Excerpt to read:

********

2.1.Additive corrections

As to be expected, a widely used combination technique is linear combination,

p (t) = c_{0} b_{0} (t) + c_{1} b_{1} (t) + \dots + c_{n} b_{n} (t) .

The idea is to capture the nonlinearity of $f (t)$ through the functions $b_{0} (t), \dots, b_{n} (t)$ , while maintaining the framework of linear combinations. Sampling of $b_{j} (t)$ at the poles $x_{i}$ of a data set $𝒟$ , constructs the vectors

𝒃_{j} = b_{j} (𝒙) = {[\begin{array}{lll} b_{j} (x_{0}) & \dots & b_{j} (x_{m}) \end{array}]}^{T} \in ℝ^{m + 1},

which gathered together into a matrix leads to the formulation of the interpolation problem as

𝑩 𝒄 = 𝒚 = 𝑰 𝒚, 𝑩 \in ℝ^{(m + 1) \times (n + 1)} .

********

Material supplied:
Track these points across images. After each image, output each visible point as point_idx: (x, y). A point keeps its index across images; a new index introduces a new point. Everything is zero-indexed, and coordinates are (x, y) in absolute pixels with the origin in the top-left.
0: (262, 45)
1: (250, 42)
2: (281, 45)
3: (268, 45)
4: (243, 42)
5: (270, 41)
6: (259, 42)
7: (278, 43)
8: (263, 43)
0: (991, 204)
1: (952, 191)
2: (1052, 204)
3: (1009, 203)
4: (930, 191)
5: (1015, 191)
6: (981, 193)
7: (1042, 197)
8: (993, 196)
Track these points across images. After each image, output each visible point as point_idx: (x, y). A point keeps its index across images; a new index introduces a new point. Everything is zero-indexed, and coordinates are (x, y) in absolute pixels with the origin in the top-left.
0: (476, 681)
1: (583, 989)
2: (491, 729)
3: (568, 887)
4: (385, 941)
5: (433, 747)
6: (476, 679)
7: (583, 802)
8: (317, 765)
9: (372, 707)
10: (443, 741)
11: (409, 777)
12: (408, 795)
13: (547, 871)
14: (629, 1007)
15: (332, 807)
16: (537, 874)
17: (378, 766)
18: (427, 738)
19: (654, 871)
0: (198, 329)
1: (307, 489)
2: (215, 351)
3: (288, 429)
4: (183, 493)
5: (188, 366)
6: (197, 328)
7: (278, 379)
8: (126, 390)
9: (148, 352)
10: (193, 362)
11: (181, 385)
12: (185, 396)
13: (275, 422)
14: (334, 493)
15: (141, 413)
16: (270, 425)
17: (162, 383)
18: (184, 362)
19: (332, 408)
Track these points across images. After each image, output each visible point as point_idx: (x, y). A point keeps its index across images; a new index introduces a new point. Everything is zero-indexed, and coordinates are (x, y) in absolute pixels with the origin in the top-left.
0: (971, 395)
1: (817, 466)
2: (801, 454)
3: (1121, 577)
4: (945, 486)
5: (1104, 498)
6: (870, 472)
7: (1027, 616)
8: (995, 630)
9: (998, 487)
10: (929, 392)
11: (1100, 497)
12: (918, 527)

********

Work instructions:
- 1) List every symbol set in bold type in the additive corrections excerpt.
- 2) According to the additive corrections excerpt, what are the functions b_{0}(t), …, b_{n}(t) meant to capture?
- 3) Continue the additive corrections excerpt from its last line.

Responses for each task:
- 1) 𝒃_{j}, 𝒙, 𝑩, 𝒄, 𝒚, 𝑰

- 2) The nonlinearity of f(t).

- 3)
(3)

Before choosing some specific function set $ℬ$ , some general observations are useful.

The function values $y_{i} = f (x_{i}), i = 0, \dots, m$ , are directly incorporated into the interpolation problem (3). Any estimate of the error at other points requires additional information on $f$ . Such information can be furnished by bounds on the function values, or knowledge of its derivatives for example.
A solution to (3) exists if $𝒚 \in C (𝑩)$ . Economical interpolations would use $n < m$ functions in the set $ℬ$ , hopefully $n ≪ m$ .

2.2.Polynomial interpolation

Monomial form of interpolating polynomial.

As noted above, the vector space of polynomials

P (ℝ)

has an easily constructed basis, that of the monomials

m_{j} (t) = t^{j}

which shall be organized as a row vector of functions

ℳ (t) = [\begin{array}{llll} 1 & t & t^{2} & \dots \end{array}] .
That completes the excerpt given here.